Task item:
Go through the records and transcribe them exactly, passing over any picture.

Supplied data:

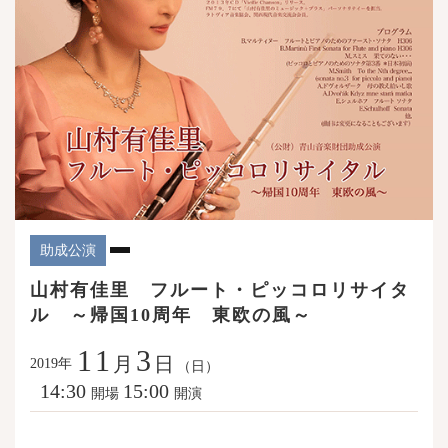
助成公演
山村有佳里 フルート・ピッコロリサイタ
ル ～帰国10周年 東欧の風～
11
3
月
日
年
2019
（日）
14:30
15:00
開場
開演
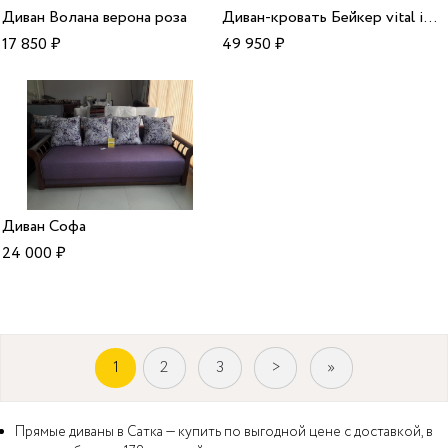
Диван Волана верона роза
Диван-кровать Бейкер vital indigo
17 850
₽
49 950
₽
Диван Софа
24 000
₽
1
2
3
>
»
Прямые диваны в Сатка — купить по выгодной цене с доставкой, в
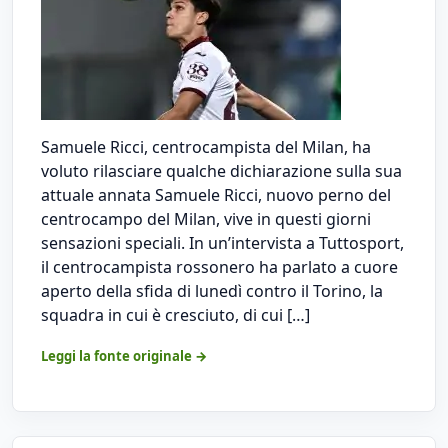
Samuele Ricci, centrocampista del Milan, ha
voluto rilasciare qualche dichiarazione sulla sua
attuale annata Samuele Ricci, nuovo perno del
centrocampo del Milan, vive in questi giorni
sensazioni speciali. In un’intervista a Tuttosport,
il centrocampista rossonero ha parlato a cuore
aperto della sfida di lunedì contro il Torino, la
squadra in cui è cresciuto, di cui […]
Leggi la fonte originale →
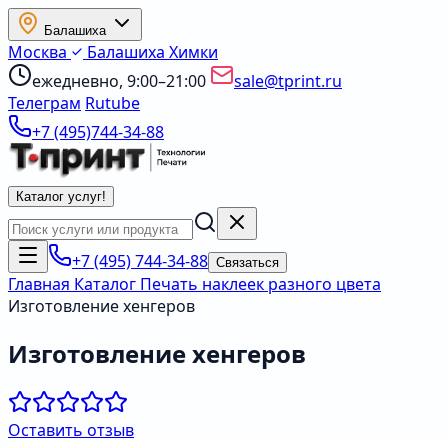
Балашиха
Москва
Балашиха
Химки
ежедневно, 9:00–21:00
sale@tprint.ru
Телеграм
Rutube
+7 (495)744-34-88
Каталог услуг
!
+7 (495) 744-34-88
Связаться
Главная
Каталог
Печать наклеек разного цвета
Изготовление хенгеров
Изготовление хенгеров
Оставить отзыв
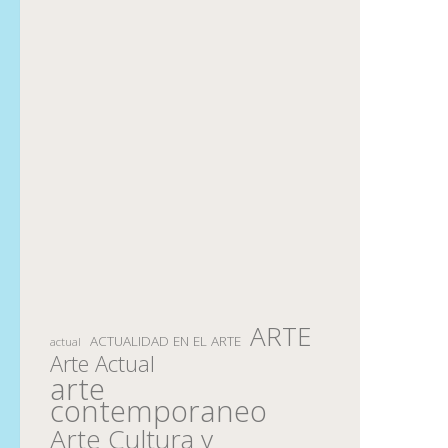
ARTE
ACTUALIDAD EN EL ARTE
actual
Arte Actual
arte
contemporaneo
Arte Cultura y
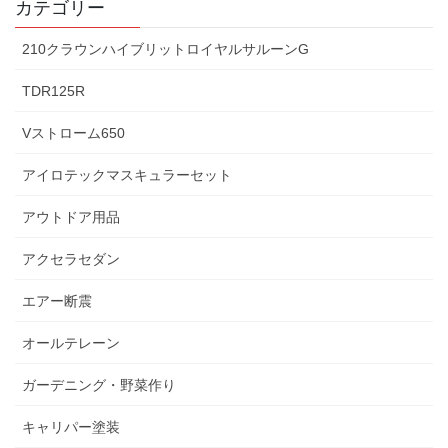
カテゴリー
210クラウンハイブリットロイヤルサルーンG
TDR125R
Vストローム650
アイロテックマスキュラーセット
アウトドア用品
アクセラセダン
エアー断震
オールテレーン
ガーデニング・野菜作り
キャリパー塗装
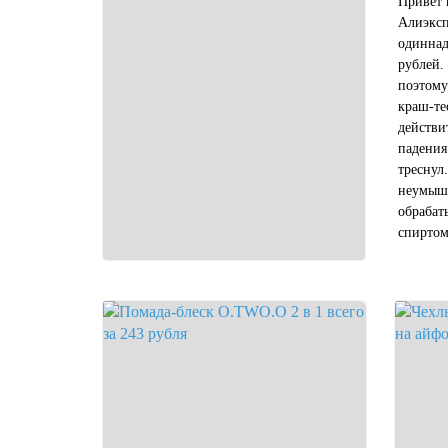
Привет 
Алиэксп
одиннад
рублей.
поэтому
краш-те
действи
падения
треснул
неумышл
обрабат
спиртом
микробы
не "пол
химичес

Answer space:
助成公演
山村有佳里 フルート・ピッコロリサイタ
ル ～帰国10周年 東欧の風～
11
3
月
日
年
2019
（日）
14:30
15:00
開場
開演
Диван Волана верона роза
Диван-кровать Бейкер vital indigo
17 850
₽
49 950
₽
Диван Софа
24 000
₽
1
2
3
>
»
Прямые диваны в Сатка — купить по выгодной цене с доставкой, в
Samuele Ricci, centrocampista del Milan, ha
voluto rilasciare qualche dichiarazione sulla sua
attuale annata Samuele Ricci, nuovo perno del
centrocampo del Milan, vive in questi giorni
sensazioni speciali. In un’intervista a Tuttosport,
il centrocampista rossonero ha parlato a cuore
aperto della sfida di lunedì contro il Torino, la
squadra in cui è cresciuto, di cui […]
Leggi la fonte originale →
Балашиха
Москва
Балашиха
Химки
ежедневно, 9:00–21:00
sale@tprint.ru
Телеграм
Rutube
+7 (495)744-34-88
Каталог услуг
!
+7 (495) 744-34-88
Связаться
Главная
Каталог
Печать наклеек разного цвета
Изготовление хенгеров
Изготовление хенгеров
Оставить отзыв
ARTE
ACTUALIDAD EN EL ARTE
actual
Arte Actual
arte
contemporaneo
Arte Cultura y
カテゴリー
210クラウンハイブリットロイヤルサルーンG
TDR125R
Vストローム650
アイロテックマスキュラーセット
アウトドア用品
アクセラセダン
エアー断震
オールテレーン
ガーデニング・野菜作り
キャリパー塗装
Привет 
Алиэксп
одиннад
рублей.
поэтому
краш-те
действи
падения
треснул
неумышл
обрабат
спиртом
микробы
не "пол
химичес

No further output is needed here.